Hastie was strong, Nelson, by now, was weaker than a milk-fed child. His determination, however, was invincible. Tim tried to help him, but more usually was helped himself. Springs were no longer for drinking from, but for wading into and washing off the filth – never mind the leeches and the flies. The castle, when it came in sight, was strangely beautiful in the limpid air. Strangely, too, it had been newly painted white.
‘It is mocking us,’ Tim breathed. And Nelson growled: ‘Be not mocked.’
It was hours before the full force was up within attacking distance, and by then their spies and scouts had garnered many things. The governor, far from sitting in blissful ignorance of the approaching forces, had known since the downstream outpost had been overrun that the enemy was near. He had then despatched a message up the river, along with his wife and children. They were bound for safety in Granada.

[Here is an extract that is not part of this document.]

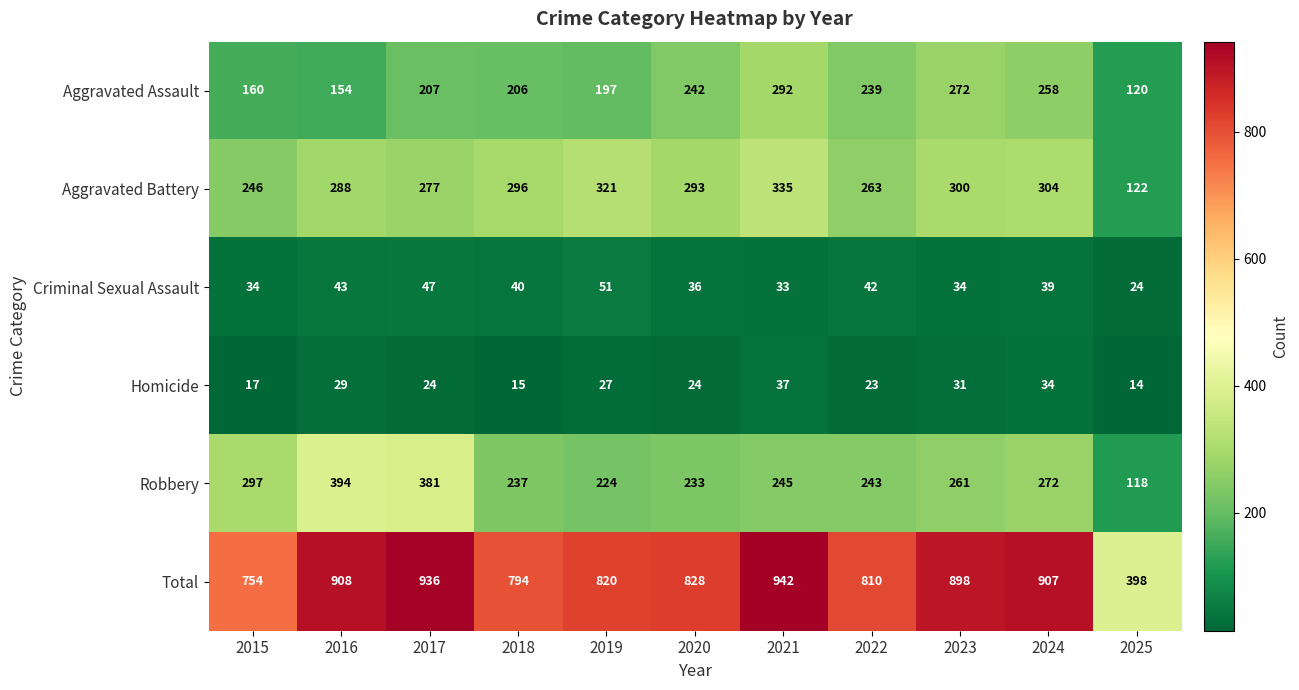

Which series changed the most between 2022 and 2023?

Total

‘Hellfire! Shit!’ said Colonel Polson. ‘They must have heard the guns when we stormed the islet. Despard! Can you not send canoes to cut them off?’
‘It’s not many miles further to the lake,’ Despard replied. ‘They are possibly two days ahead of us. If you order me, sir, I will waste my time and energy. But—’
‘Do not be flippant, sir! It ill becomes you. Then send men down to secure the cattle and the other livestock. Those huts must be their storerooms I suppose. Lay them to waste!’
‘I am sorry for it, sir,’ said another officer, ‘but I fear you are too late. I have had men out. The beasts are dead or done for.’
It was an Irish voice. Lieutenant Fahy, of the Royal Americans. He was an acknowledged master of bushland fighting. Polson glared at him.
‘Dead and done for? What sort of talk is that? What beasts?’
‘The beasts of the field,’ said Fahy, evenly. ‘The cattle for the garrison
. Before we got here most of them were slaughtered where they stood. Provisions for the leopards and the pumas, sir, and very welcome, to be sure.’
‘What, all of the beasts? But—’ Polson broke off, and forced a laugh. ‘Ah well, we’ll starve them out with ease, then. We’ll lay them siege immediately.’
‘Sir,’ said Nelson. His voice was strained, almost inaudible.
‘Sir,’ said Despard, taking over the lead. ‘We have no time for sieges. Captain Nelson and myself agreed it yesterday. The time has come to push home our advantage. The men are fired up for it. Even the natives are keen as mustard, I have made them more new hints. We must press onwards, assault them from the front. They will fall or run, sir. By God, I promise you!’
‘And what is this advantage you are wishing on?’ said Polson, acidly. ‘Name this advantage, Despard. They are in a fifty foot high fort, fully manned, with God alone knows how many guns. And—’
‘Near forty, sir,’ Lieutenant Fahy cut in. ‘Swivels, cannon, at least one mortar. And near a hundred soldiers with a fair good few trained gunners.’
‘So pah to your advantage!’ Polson snapped at Despard. ‘So if we attack they cut us down for practice! So we stay put, sir, and we starve them out!’
Fahy was smiling. He had a very Irish sense of humour, Tim Hastie thought.
‘Excepting, sir, begging your honour’s pardon—’
‘What?’
‘Excepting, sir, they’ve took some of the cattle inside with them. And some goats, sir. Not many, sir, but enough for…ah, let’s say a good few weeks. Sir.’
‘And the point is,’ Nelson said. ‘The point is, Colonel Polson…’
‘The point is,’ Despard continued strongly, ‘surprise works on men in the most…’
‘Surprising…’ Nelson breathed.
‘Ways!’ Despard was laughing. ‘The captain’s right, sir! We must attack them now. It’s the last thing in the world they’ll be expecting. They have no idea of our numbers, we have everything to our advantage. Good God, sir, our Mosquito men are slavering! Slaves and Spanish women!’